What We Didn't Expect by Unknown

What We Didn't Expect by Unknown

Author:Unknown
Language: eng
Format: epub
Publisher: Melville House
Published: 2020-11-10T00:00:00+00:00


What We Made

BY SARAH DIGREGORIO

On the third day after my daughter was born—what they called “day three of life” in that strange and particular neonatal intensive care unit jargon—a nurse showed me the breast-milk pumping room. I shuffled after her with difficulty, wearing a cotton hospital gown and wheeling a butter-yellow industrial-grade pump behind me. Next to the closet, where everyone kept their coats, there was a door with a keypad. The password was, I believe, 1234. Inside the small, windowless room were two chairs facing each other, and a sink with a soap dispenser and paper towels in one corner. On the wall, a bulletin board explained preemie care basics, like how to use cupped hands to cradle your baby’s body, firm and still like the muscular walls of a uterus. The pumping room was the size of a very large walk-in closet or a very small kitchen. If you sat in one chair, you could lean forward and touch the other.

Parents needed a designated place to pump milk because our NICU was an open ward: several rooms lined with incubators, each just a few feet away from the next, and there was no other private space—not that this space could exactly be called private. I hated it the minute I saw it.

The nurse made sure I understood what to do and then said she’d give me some time. It was obvious that all of the doctors and nurses really wanted me to pump, though they pushed it gently and kindly. They said it was better, much better, for premature babies to get breast milk than formula, that my milk was the most important thing I could give her. I gathered that my daughter, Mira, would be less likely to die if I could manage to use this machine to wring some milk out of myself. (In the years since, donor breast milk has become more available for the most vulnerable premature babies, if their parents can’t or don’t want to pump.) I felt I had failed at every other bodily task, having produced a baby smaller than a rotisserie chicken, whose future was unknowable. So I was an easy sell, desperate to give Mira something of myself.
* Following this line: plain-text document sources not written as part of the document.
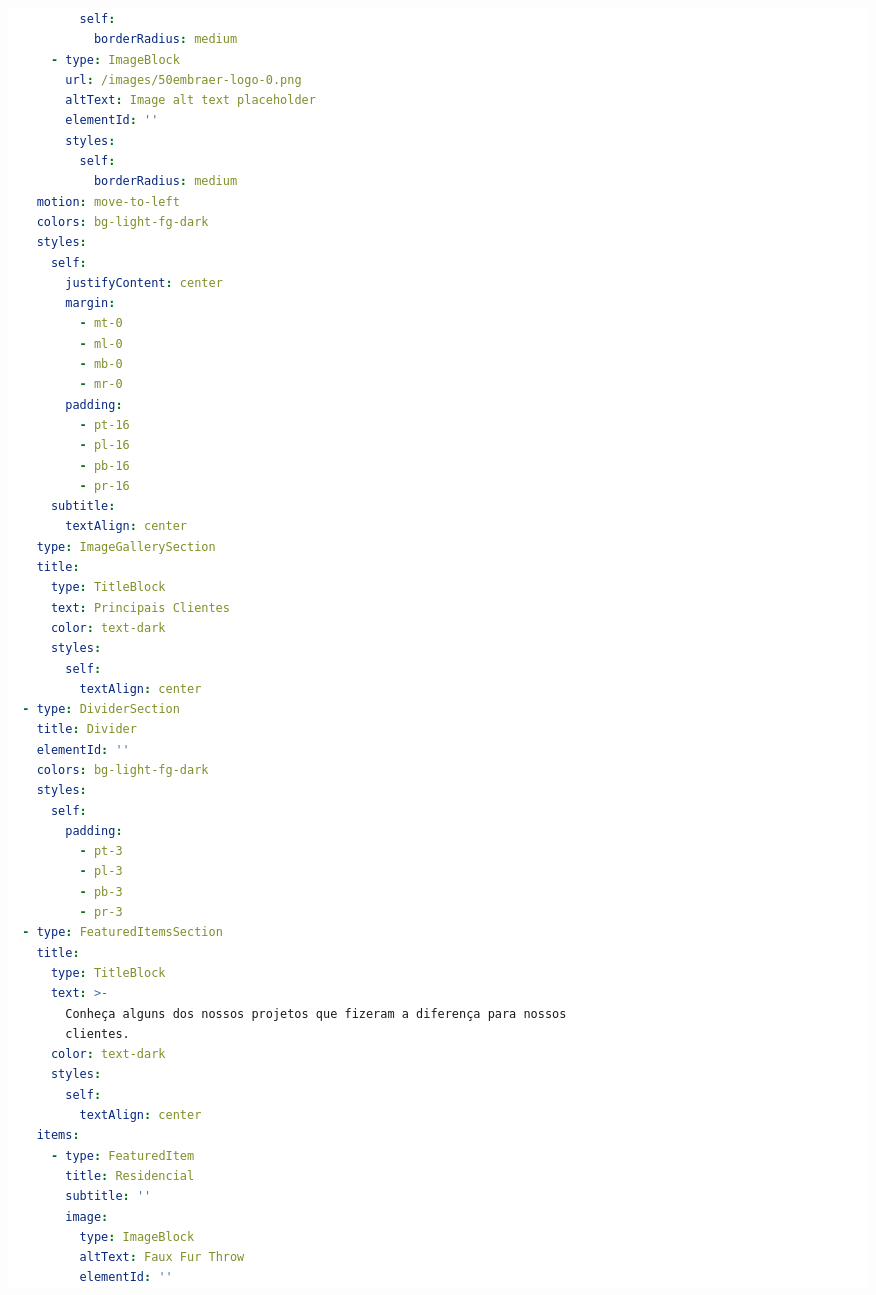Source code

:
 ```yaml
          self:
            borderRadius: medium
      - type: ImageBlock
        url: /images/50embraer-logo-0.png
        altText: Image alt text placeholder
        elementId: ''
        styles:
          self:
            borderRadius: medium
    motion: move-to-left
    colors: bg-light-fg-dark
    styles:
      self:
        justifyContent: center
        margin:
          - mt-0
          - ml-0
          - mb-0
          - mr-0
        padding:
          - pt-16
          - pl-16
          - pb-16
          - pr-16
      subtitle:
        textAlign: center
    type: ImageGallerySection
    title:
      type: TitleBlock
      text: Principais Clientes
      color: text-dark
      styles:
        self:
          textAlign: center
  - type: DividerSection
    title: Divider
    elementId: ''
    colors: bg-light-fg-dark
    styles:
      self:
        padding:
          - pt-3
          - pl-3
          - pb-3
          - pr-3
  - type: FeaturedItemsSection
    title:
      type: TitleBlock
      text: >-
        Conheça alguns dos nossos projetos que fizeram a diferença para nossos
        clientes.
      color: text-dark
      styles:
        self:
          textAlign: center
    items:
      - type: FeaturedItem
        title: Residencial
        subtitle: ''
        image:
          type: ImageBlock
          altText: Faux Fur Throw
          elementId: ''
```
I felt utterly alone in this, but in fact, my feelings were not at all unique. One study*1 on what pumping breast milk means to mothers in a NICU found that most women had close-to-the-bone, strongly conflicting emotions about pumping: that it held both power and powerlessness, the feeling of being a mother and the feeling of not being a mother. When you have a baby who cannot eat by mouth, of course, pumping is a choice you can make, but it is also not really a choice. Feeding by tube, whether with milk or formula, is not how anyone envisions nourishing their baby. In that study, Linda Sweet, an Australian professor of midwifery, wrote of mothers’ feelings on the matter: “The breast milk offered a means of connection to the baby, but only after disconnection of the mother and baby and the mother and her milk.